Today maybe you ask someone to help you and they do, and you don’t realise that if you’d asked 3 years ago, they would probably have refused because you wouldn’t have known how to ask. And you would not even have realised that you had done anything wrong, you’d just have concluded that they weren’t willing to help.
Today maybe you look at a problem that seems intractable … but maybe in 3 years you’d look at the same problem and find at least 4 different possible paths forward. Today you don’t even realise that the intractability of the problem might be related to your own lack of experience.
Your career is a marathon, not a sprint. This is the line every manager uses to explain why it’s not such a big deal that you’re not getting that promotion this year :D … but it’s also the truth. Your potential to contribute will grow massively over the first 5-10 years of your career. Your ability to identify where you can have the most impact will also grow in that time. So as long as you don’t do anything which precludes you from being able to take on an impactful role in the future, the most important thing to do now is to find a role that you enjoy, that you’re good at, and where you can learn a lot.

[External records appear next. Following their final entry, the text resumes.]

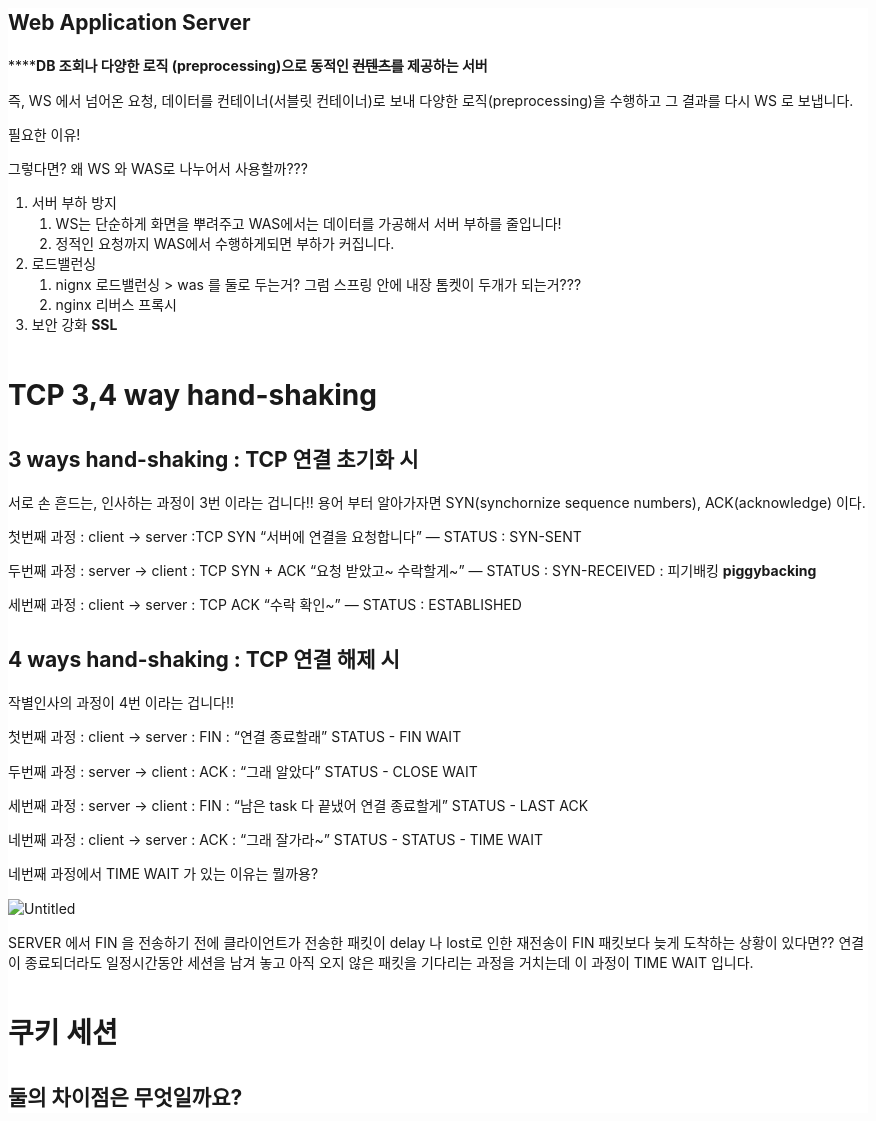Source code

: ## Web Application Server

******DB 조회나 다양한 로직 (preprocessing)으로 동적인 ~~컨텐츠를~~ 제공하는 서버**

즉, WS 에서 넘어온 요청, 데이터를 컨테이너(서블릿 컨테이너)로 보내 다양한 로직(preprocessing)을 수행하고 그 결과를 다시 WS 로 보냅니다.

필요한 이유!

그렇다면? 왜 WS 와 WAS로 나누어서 사용할까???

1. 서버 부하 방지
    1. WS는 단순하게 화면을 뿌려주고 WAS에서는 데이터를 가공해서 서버 부하를 줄입니다!
    2. 정적인 요청까지 WAS에서 수행하게되면 부하가 커집니다.
2. 로드밸런싱
    1. nignx 로드밸런싱 > was 를 둘로 두는거? 그럼 스프링 안에 내장 톰켓이 두개가 되는거???
    2. nginx 리버스 프록시
3. 보안 강화 **SSL**

# TCP 3,4 way hand-shaking

## 3 ways hand-shaking : TCP 연결 초기화 시

서로 손 흔드는, 인사하는 과정이 3번 이라는 겁니다!! 용어 부터 알아가자면 SYN(synchornize sequence numbers), ACK(acknowledge) 이다.

첫번째 과정 : client → server :TCP SYN “서버에 연결을 요청합니다” — STATUS : SYN-SENT

두번째 과정 : server → client : TCP SYN + ACK “요청 받았고~ 수락할게~” — STATUS : SYN-RECEIVED : 피기배킹 **piggybacking**

세번째 과정 : client → server : TCP ACK “수락 확인~” — STATUS : ESTABLISHED

## 4 ways hand-shaking : TCP 연결 해제 시

작별인사의 과정이 4번 이라는 겁니다!!

첫번째 과정 : client → server : FIN : “연결 종료할래” STATUS - FIN WAIT

두번째 과정 : server → client : ACK : “그래 알았다” STATUS - CLOSE WAIT

세번째 과정 : server → client : FIN : “남은 task 다 끝냈어 연결 종료할게” STATUS - LAST ACK

네번째 과정 : client → server : ACK : “그래 잘가라~” STATUS - STATUS - TIME WAIT

네번째 과정에서 TIME WAIT 가 있는 이유는 뭘까용?

![Untitled](https://s3-us-west-2.amazonaws.com/secure.notion-static.com/2eaf8293-c5f9-4c40-bd8d-fbe22d074b24/Untitled.png)

SERVER 에서 FIN 을 전송하기 전에 클라이언트가 전송한 패킷이 delay 나 lost로 인한 재전송이 FIN 패킷보다 늦게 도착하는 상황이 있다면?? 연결이 종료되더라도 일정시간동안 세션을 남겨 놓고 아직 오지 않은 패킷을 기다리는 과정을 거치는데 이 과정이 TIME WAIT 입니다.

# 쿠키 세션

## 둘의 차이점은 무엇일까요?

Obviously, all the above refers to the first few years. There comes a time where there is a real risk of stagnation, where you may not be learning anything much. If you find yourself in that position, it’s probably a great time to think about moving to a more impactful role.
I found this article helpful. I noticed some of the career paths I am considering are listed in your “Organization building, running, and boosting” aptitudes” skills group. You helped me in my career path investigation. I am learning there is a strong correlation with the careers at the top of that list. This helps me expand my search and not box myself into a narrow list of choices.
The onomatopoeia of the word “aptitude” alludes to a directive emphasis interaction.[1] The expression is used vaguely and inconsistently. Thus, readers may feel directed to something that has been insufficiently explained. This can worsen their subjective experience.
Alternatively, a more cooperatively sounding word, such as capacity, can be used and its meaning in the context clearly explained (such as knowledge, skills, and networks). This can better motivate readers to take steps in developing their ability to safeguard a positive long-term future.
What body language or interpersonal interaction would you use when talking about aptitude? Versus capacity, ability, etc?